• _Brief_
From the data below, pull out each line containing the string "released" and reproduce those lines verbatim.

Plain-text document sources:
=-=-=-=-=
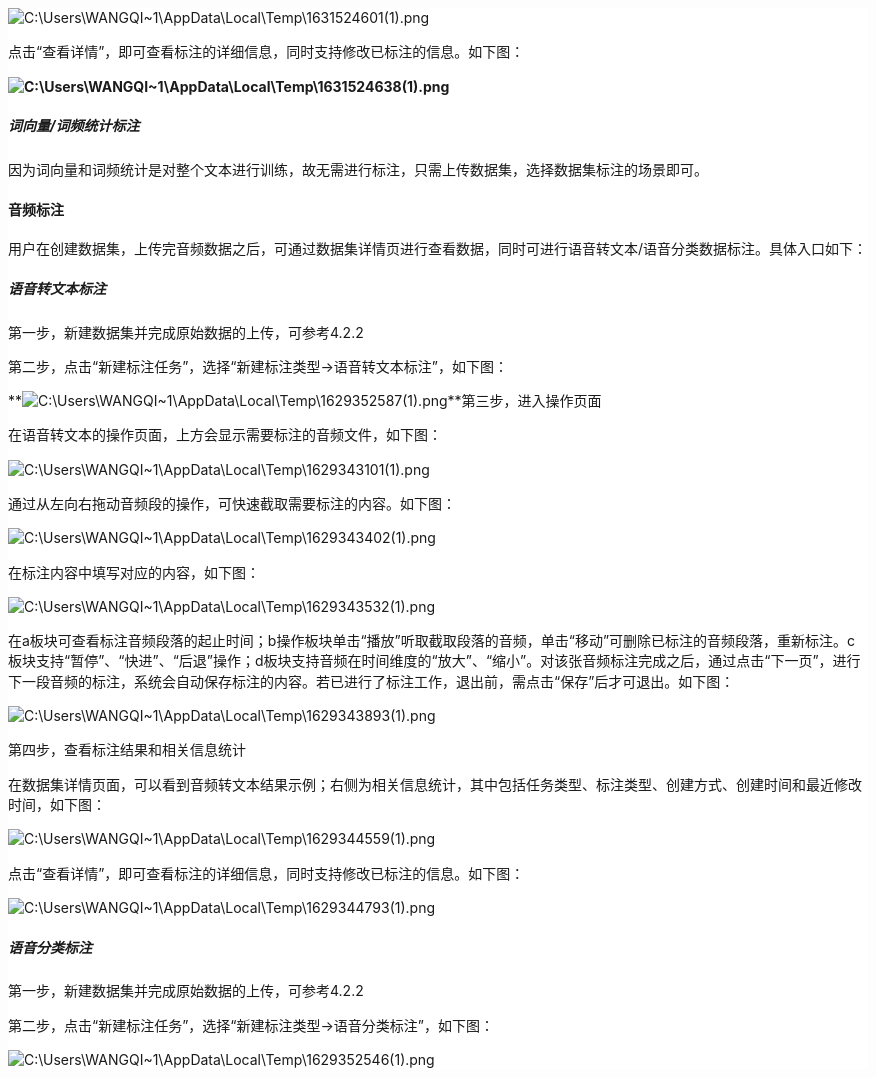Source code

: ![C:\\Users\\WANGQI\~1\\AppData\\Local\\Temp\\1631524601(1).png](media/fc971ef324f8bc4e6b584f32c24731c4.png)

点击“查看详情”，即可查看标注的详细信息，同时支持修改已标注的信息。如下图：

**![C:\\Users\\WANGQI\~1\\AppData\\Local\\Temp\\1631524638(1).png](media/25595b9321388867476b9b61dfa2bb47.png)**

##### 词向量/词频统计标注

因为词向量和词频统计是对整个文本进行训练，故无需进行标注，只需上传数据集，选择数据集标注的场景即可。

#### 音频标注

用户在创建数据集，上传完音频数据之后，可通过数据集详情页进行查看数据，同时可进行语音转文本/语音分类数据标注。具体入口如下：

##### 语音转文本标注

第一步，新建数据集并完成原始数据的上传，可参考4.2.2

第二步，点击“新建标注任务”，选择“新建标注类型-\>语音转文本标注”，如下图：

**![C:\\Users\\WANGQI\~1\\AppData\\Local\\Temp\\1629352587(1).png](media/8026dc73004ce8bfaa1546fd3eda5cf3.png)**第三步，进入操作页面

在语音转文本的操作页面，上方会显示需要标注的音频文件，如下图：

![C:\\Users\\WANGQI\~1\\AppData\\Local\\Temp\\1629343101(1).png](media/cf3981221ba72dbe32573903cd4d7f5a.png)

通过从左向右拖动音频段的操作，可快速截取需要标注的内容。如下图：

![C:\\Users\\WANGQI\~1\\AppData\\Local\\Temp\\1629343402(1).png](media/d0a07a9e5e441612b3caacf67056daf7.png)

在标注内容中填写对应的内容，如下图：

![C:\\Users\\WANGQI\~1\\AppData\\Local\\Temp\\1629343532(1).png](media/35ea8dd9ba9190487eb7b990f6084e34.png)

在a板块可查看标注音频段落的起止时间；b操作板块单击“播放”听取截取段落的音频，单击“移动”可删除已标注的音频段落，重新标注。c板块支持“暂停”、“快进”、“后退”操作；d板块支持音频在时间维度的“放大”、“缩小”。对该张音频标注完成之后，通过点击“下一页”，进行下一段音频的标注，系统会自动保存标注的内容。若已进行了标注工作，退出前，需点击“保存”后才可退出。如下图：

![C:\\Users\\WANGQI\~1\\AppData\\Local\\Temp\\1629343893(1).png](media/dc160b4bd6fa82bf981c44fc2b335a61.png)

第四步，查看标注结果和相关信息统计

在数据集详情页面，可以看到音频转文本结果示例；右侧为相关信息统计，其中包括任务类型、标注类型、创建方式、创建时间和最近修改时间，如下图：

![C:\\Users\\WANGQI\~1\\AppData\\Local\\Temp\\1629344559(1).png](media/ceabb5fb5b857fe0fd90525b223e55e3.png)

点击“查看详情”，即可查看标注的详细信息，同时支持修改已标注的信息。如下图：

![C:\\Users\\WANGQI\~1\\AppData\\Local\\Temp\\1629344793(1).png](media/c6e744325174ba391bbc57d132363690.png)

##### 语音分类标注

第一步，新建数据集并完成原始数据的上传，可参考4.2.2

第二步，点击“新建标注任务”，选择“新建标注类型-\>语音分类标注”，如下图：

![C:\\Users\\WANGQI\~1\\AppData\\Local\\Temp\\1629352546(1).png](media/a3ad350c0ee90f1f62be6248b39ed5f4.png)
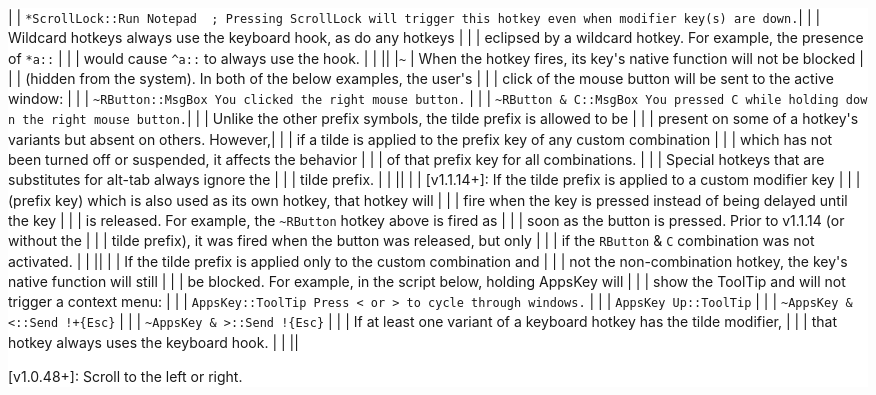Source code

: |       | `*ScrollLock::Run Notepad  ; Pressing ScrollLock will trigger this hotkey even when modifier key(s) are down.`|
|       | Wildcard hotkeys always use the keyboard hook, as do any hotkeys     |
|       | eclipsed by a wildcard hotkey. For example, the presence of `*a::`   |
|       | would cause `^a::` to always use the hook.                           |
|       ||
|`~`    | When the hotkey fires, its key's native function will not be blocked |
|       | (hidden from the system). In both of the below examples, the user's  |
|       | click of the mouse button will be sent to the active window:         |
|       | `~RButton::MsgBox You clicked the right mouse button.`               |
|       | `~RButton & C::MsgBox You pressed C while holding down the right mouse button.`|
|       | Unlike the other prefix symbols, the tilde prefix is allowed to be   |
|       | present on some of a hotkey's variants but absent on others. However,|
|       | if a tilde is applied to the prefix key of any custom combination    |
|       | which has not been turned off or suspended, it affects the behavior  |
|       | of that prefix key for all combinations.                             |
|       | Special hotkeys that are substitutes for alt-tab always ignore the   |
|       | tilde prefix.                                                        |
|       ||
|       | [v1.1.14+]: If the tilde prefix is applied to a custom modifier key  |
|       | (prefix key) which is also used as its own hotkey, that hotkey will  |
|       | fire when the key is pressed instead of being delayed until the key  |
|       | is released. For example, the `~RButton` hotkey above is fired as    |
|       | soon as the button is pressed. Prior to v1.1.14 (or without the      |
|       | tilde prefix), it was fired when the button was released, but only   |
|       | if the `RButton` & `C` combination was not activated.                |
|       ||
|       | If the tilde prefix is applied only to the custom combination and    |
|       | not the non-combination hotkey, the key's native function will still |
|       | be blocked. For example, in the script below, holding AppsKey will   |
|       | show the ToolTip and will not trigger a context menu:                |
|       | `AppsKey::ToolTip Press < or > to cycle through windows.`            |
|       | `AppsKey Up::ToolTip`                                                |
|       | `~AppsKey & <::Send !+{Esc}`                                         |
|       | `~AppsKey & >::Send !{Esc}`                                          |
|       | If at least one variant of a keyboard hotkey has the tilde modifier, |
|       | that hotkey always uses the keyboard hook.                           |
|       ||

[v1.0.48+]: Scroll to the left or right.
=-=-=-=-=
• _Result of the exercise_
|       | is released. For example, the `~RButton` hotkey above is fired as    |
|       | tilde prefix), it was fired when the button was released, but only   |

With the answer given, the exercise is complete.